Alternate egos

Todd Snider

In a solo show, Todd Snider might play his own songs, some by his alter ago Elmo Buzz, and maybe a few by his band Hard Working Americans.

In a solo show, Todd Snider might play his own songs, some by his alter ago Elmo Buzz, and maybe a few by his band Hard Working Americans.

Todd Snider plays The Nugget, 1100 Nugget Ave., Sparks at 8 p.m. April 22. For tickets, $30-40, visit http://nuggetcasinoresort.tix.com.

In the music business, there’s a thing called a radius clause. It dictates that if you play a show, then you can’t play another show shortly afterward within a certain radius. To get around that, Todd Snider created an alter-ego, Elmo Buzz, who fronts a band called the Eastside Bulldogs. The band only plays East Nashville, Snider’s home turf, and refuses to take money.

Fictional front man Buzz “hates me, of course, and he’s angry that I’m profiting off his poems,” Snider said in a phone interview, his tone suggesting that he enjoys the heck out of the life that this lavish fib has taken on.

The ruse worked. Buzz helped Snider around that radius clause and kept him entrenched in his local music scene. Snider, who’s 50, said he’s grateful to be thought of as something of a “dad” of that scene. He spoke passionately about its up-and-comers.

“Jason Isbell and Sturgill Simpson, they’re not just good artists—they’re good men,” he said. “And I think that’s going to bode well for the people that they replace and the people that they’re paving the way for. It’s exciting. I feel like Willie and Waylon are in town again.”

Snider put in a couple of decades building his reputation as the rare performer who used a straight-up country folk twang to voice his sharply leftist, don’t-fence-me-in politics, such as in the 2004 anthem, “Conservative Christian, Right Wing, Republican, Straight, White, American Male.” His latest album, 2016’s Eastside Bulldog—named after Buzz’s band but recorded as Todd Snider—is something entirely different, a tight combination of early ’60s dance-party rock, a flip of the bird to the music industry, and a clarion call to shut up and party. The first track, “Hey Pretty Boy,” sets the tone: “Nobody cares about the music business/ Nobody sounds like they’re telling the truth/ … I don’t want to talk about it/ I like to talk about chicks, and cars, and partying hard.”

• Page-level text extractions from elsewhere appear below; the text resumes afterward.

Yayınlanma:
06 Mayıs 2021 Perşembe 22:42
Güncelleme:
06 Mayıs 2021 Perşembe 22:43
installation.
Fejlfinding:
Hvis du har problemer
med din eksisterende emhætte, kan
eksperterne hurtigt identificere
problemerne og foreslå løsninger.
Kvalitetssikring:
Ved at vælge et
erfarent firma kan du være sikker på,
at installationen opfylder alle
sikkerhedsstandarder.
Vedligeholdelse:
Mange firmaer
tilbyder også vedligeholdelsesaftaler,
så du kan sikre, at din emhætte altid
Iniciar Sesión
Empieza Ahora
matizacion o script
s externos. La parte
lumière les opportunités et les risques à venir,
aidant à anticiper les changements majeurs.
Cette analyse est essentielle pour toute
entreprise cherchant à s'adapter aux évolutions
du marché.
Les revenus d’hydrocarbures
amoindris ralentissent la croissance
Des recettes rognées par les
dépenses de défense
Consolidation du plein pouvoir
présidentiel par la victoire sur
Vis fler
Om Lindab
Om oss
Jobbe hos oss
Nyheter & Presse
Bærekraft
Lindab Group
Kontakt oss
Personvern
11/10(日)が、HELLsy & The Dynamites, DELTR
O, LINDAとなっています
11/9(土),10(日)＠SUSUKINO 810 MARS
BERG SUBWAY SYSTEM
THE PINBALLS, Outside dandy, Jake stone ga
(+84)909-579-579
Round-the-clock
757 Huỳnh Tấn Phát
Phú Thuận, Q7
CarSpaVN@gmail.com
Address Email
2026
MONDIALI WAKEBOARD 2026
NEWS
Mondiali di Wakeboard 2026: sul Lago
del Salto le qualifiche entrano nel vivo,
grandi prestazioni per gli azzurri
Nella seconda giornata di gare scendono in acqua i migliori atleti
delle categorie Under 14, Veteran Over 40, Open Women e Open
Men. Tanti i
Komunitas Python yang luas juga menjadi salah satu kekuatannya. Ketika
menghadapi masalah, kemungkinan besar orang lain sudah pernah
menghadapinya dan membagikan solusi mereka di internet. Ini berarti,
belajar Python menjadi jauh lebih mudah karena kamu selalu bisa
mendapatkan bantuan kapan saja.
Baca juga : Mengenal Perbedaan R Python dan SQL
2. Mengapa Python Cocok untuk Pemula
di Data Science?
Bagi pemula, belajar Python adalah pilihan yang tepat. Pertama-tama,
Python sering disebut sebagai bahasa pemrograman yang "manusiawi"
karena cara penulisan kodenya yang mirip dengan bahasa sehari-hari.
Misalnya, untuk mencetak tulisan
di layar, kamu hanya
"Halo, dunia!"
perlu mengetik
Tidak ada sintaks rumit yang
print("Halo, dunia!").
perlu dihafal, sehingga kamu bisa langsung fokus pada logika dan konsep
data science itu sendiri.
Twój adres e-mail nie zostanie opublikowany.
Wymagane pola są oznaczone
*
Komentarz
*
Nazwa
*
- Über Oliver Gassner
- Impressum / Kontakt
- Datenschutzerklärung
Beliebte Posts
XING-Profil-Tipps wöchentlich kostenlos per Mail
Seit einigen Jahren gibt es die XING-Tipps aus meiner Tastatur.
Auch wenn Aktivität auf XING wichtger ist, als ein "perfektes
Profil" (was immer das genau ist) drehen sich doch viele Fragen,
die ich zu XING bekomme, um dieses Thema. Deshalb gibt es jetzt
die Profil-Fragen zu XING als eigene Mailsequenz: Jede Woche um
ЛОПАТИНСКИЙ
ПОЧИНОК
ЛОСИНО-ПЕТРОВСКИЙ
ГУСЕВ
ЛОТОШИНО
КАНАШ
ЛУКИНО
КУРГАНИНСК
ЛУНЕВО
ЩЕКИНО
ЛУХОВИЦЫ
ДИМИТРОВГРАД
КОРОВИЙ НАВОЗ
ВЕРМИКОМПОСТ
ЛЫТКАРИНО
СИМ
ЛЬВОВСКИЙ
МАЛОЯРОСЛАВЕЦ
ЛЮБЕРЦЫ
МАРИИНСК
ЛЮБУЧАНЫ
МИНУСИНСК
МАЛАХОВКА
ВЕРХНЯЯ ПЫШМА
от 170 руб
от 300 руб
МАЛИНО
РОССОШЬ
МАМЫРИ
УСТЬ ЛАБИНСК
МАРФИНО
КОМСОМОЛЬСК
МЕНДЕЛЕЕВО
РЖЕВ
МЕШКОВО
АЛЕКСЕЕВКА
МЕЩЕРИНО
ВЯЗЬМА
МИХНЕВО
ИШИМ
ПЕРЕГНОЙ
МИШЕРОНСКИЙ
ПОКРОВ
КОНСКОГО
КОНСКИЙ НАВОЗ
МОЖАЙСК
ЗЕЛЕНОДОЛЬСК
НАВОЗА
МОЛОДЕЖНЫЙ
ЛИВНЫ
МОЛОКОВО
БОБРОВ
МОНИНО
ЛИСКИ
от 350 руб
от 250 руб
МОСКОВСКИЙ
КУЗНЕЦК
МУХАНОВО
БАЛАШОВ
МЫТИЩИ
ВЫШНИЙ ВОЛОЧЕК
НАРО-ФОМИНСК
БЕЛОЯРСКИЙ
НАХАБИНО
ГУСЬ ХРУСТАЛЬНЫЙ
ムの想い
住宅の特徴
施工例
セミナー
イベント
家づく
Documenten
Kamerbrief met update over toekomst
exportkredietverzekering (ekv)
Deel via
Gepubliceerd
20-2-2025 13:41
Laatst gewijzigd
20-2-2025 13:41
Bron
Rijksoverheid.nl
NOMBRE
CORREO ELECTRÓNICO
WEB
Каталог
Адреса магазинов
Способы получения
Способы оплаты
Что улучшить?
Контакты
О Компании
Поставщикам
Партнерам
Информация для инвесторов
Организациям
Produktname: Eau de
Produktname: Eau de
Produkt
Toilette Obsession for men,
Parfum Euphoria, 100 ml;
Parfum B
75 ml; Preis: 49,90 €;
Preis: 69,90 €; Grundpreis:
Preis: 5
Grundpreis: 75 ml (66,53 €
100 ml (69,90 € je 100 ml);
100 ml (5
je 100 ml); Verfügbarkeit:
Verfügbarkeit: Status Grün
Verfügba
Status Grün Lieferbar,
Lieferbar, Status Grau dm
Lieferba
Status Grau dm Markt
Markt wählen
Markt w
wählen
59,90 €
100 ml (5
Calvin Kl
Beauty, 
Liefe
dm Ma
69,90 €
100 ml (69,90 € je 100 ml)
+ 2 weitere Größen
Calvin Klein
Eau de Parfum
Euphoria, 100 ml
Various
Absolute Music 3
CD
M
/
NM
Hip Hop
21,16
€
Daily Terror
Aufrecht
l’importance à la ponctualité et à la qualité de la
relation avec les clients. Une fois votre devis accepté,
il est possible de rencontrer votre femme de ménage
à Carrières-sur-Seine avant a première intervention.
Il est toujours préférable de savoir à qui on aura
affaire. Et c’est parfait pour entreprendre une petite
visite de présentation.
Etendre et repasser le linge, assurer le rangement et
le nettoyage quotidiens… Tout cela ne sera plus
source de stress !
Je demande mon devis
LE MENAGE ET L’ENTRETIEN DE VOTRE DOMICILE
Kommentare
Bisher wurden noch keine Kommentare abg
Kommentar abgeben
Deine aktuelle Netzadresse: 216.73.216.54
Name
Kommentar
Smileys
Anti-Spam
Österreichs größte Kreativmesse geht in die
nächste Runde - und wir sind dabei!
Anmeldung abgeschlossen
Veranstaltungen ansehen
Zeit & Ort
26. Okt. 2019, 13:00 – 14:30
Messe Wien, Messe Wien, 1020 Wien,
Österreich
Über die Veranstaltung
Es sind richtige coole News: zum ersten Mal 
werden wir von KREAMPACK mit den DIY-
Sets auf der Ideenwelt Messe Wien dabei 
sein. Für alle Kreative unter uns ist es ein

“I spent this 20 years of really working at this thing that meant a lot to me, and then I just spent one night dismissing it completely,” Snider said. “We went to the session with no songs, a case of wine, like a pound of weed and a ton of mushrooms.” He said the album was recorded in under an hour.

Snider’s current tour will bring him to Sparks in April, and he said he’s likely to play his own songs, Elmo Buzz songs, and some tracks from yet another band he’s in, the psychedelic/blues rock group Hard Working Americans.

“You just get out there and see what everybody wants and, within reason, I’ll give it to ’em,” he said. “Well, shoot, if somebody yells, ’Freebird,’ I’ll do it.”

Snider is known for being a skilled storyteller, so of course he has a story about Reno. He once fell asleep on a rock near the Truckee River. A young pastor approached and woke him up to announce that a free lunch was being served by the church.

“I started to tell him I wasn’t homeless” Snider said. “But then there was other guys sitting there listening, and I was embarrassed. We were all sleeping on the rocks, and now I was the big shot? I didn’t want to be that. So I walk in a small line with all these other guys over to the homeless shelter, and it was one of the funnest afternoons of my life. I’ll never forget it. I was so glad I got that lunch. It was just a sandwich and a banana. But I felt like part of something. I really felt connected to that town that day.”